Job responsibilities
- Utilizes technical expertise and problem-solving techniques to enhance large-scale system operations, while ensuring comprehensive monitoring of operating systems.
- Resolves most nuances and determines appropriate escalation path.
- Executes conventional approaches to build or break down technical problems.
- Drives the daily activities supporting the standard incident resolution process.
- Partners with application and infrastructure teams to identify potential stability and capacity risks and govern remediation statuses.
- Handles major incidents, conducts root cause analysis, and implements scheduled changes within the Linux infrastructure.
- Maintains the overall health of the system and oversees risk management and control measures in the environment.
- Adds to team culture of diversity, equity, inclusion, and respect.
Required qualifications, capabilities, and skills
- Formal training or certification on software engineering concepts and 3+ years applied experience
- Hands on experience in managing large-scale Linux infrastructure, ideally within a financial institution.
- Proficient in Red Hat Enterprise Linux (RHEL) administration, with experience in capacity management, business continuity planning and execution, and engineering, complemented by strong troubleshooting skills.
- Deep knowledge of one or more areas of infrastructure engineering such as operating systems [Linux], hardware, networking terminology, databases, storage engineering, deployment practices, integration, automation, scaling, resilience, or performance assessments.

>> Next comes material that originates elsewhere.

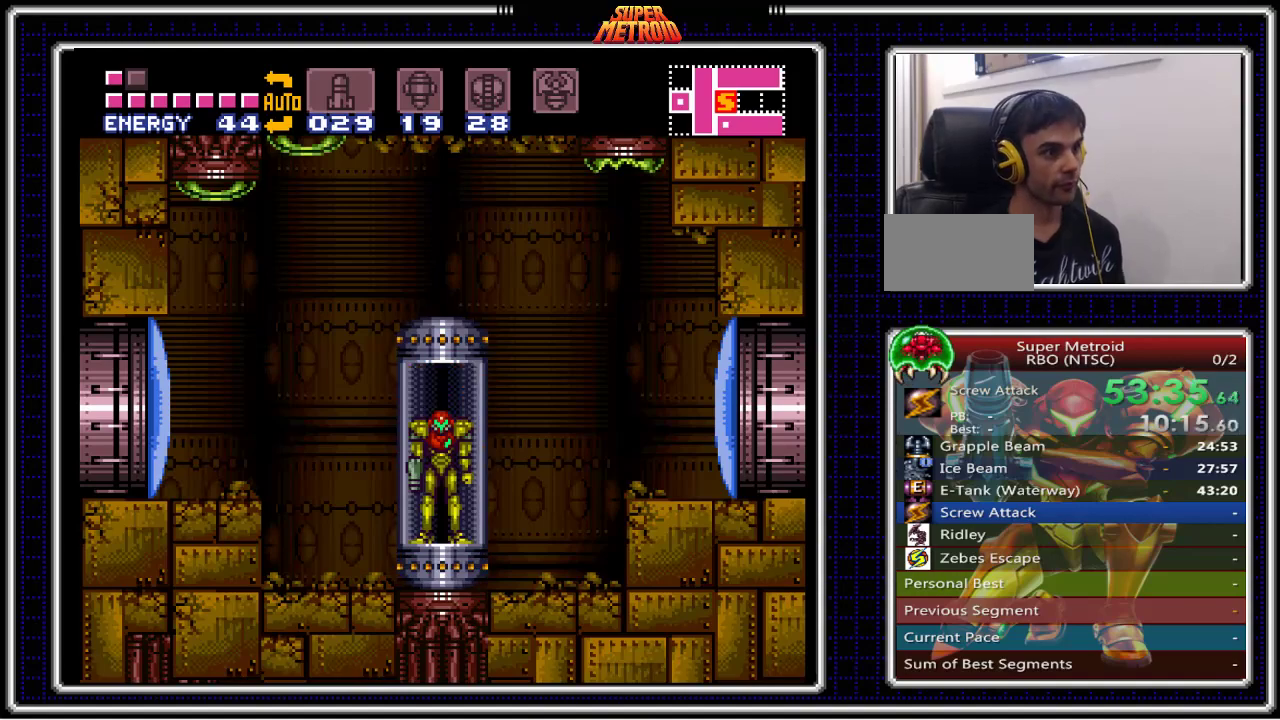
{"buttons": ["B", "DPAD_RIGHT"], "events": []}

- Deep knowledge of one specific infrastructure technology and scripting languages (e.g., Scripting, Python, Ansible, etc.).
- Drives to continue to develop technical and cross-functional knowledge outside of the product.
- Proficient in multiple infrastructure technologies and have the operations skills to identify and mitigate difficult and complex technical problems.
- Ability to articulate to more experienced management a technical strategy in clear, concise, understandable terms.
- Experience with capacity management, resiliency, and business continuity planning and execution
- Working experience in Financial Institutions, Knowledge of Linux System Administration, DevOps and Site Reliability Engineer related experience.
- Good knowledge in Splunk, Prometheus, and Grafana.
Preferred qualifications, capabilities, and skills
- Experience working on multiple service improvement programs and able to prioritize workloads.
- Experience with multi-tiered application architecture and a proven track record of developing and implementing IT strategy and plans.
- Familiarity with agile development methodologies and development tools such as JIRA, GIT, and Bitbucket.
- Experience or certification on AWS will be an added advantage.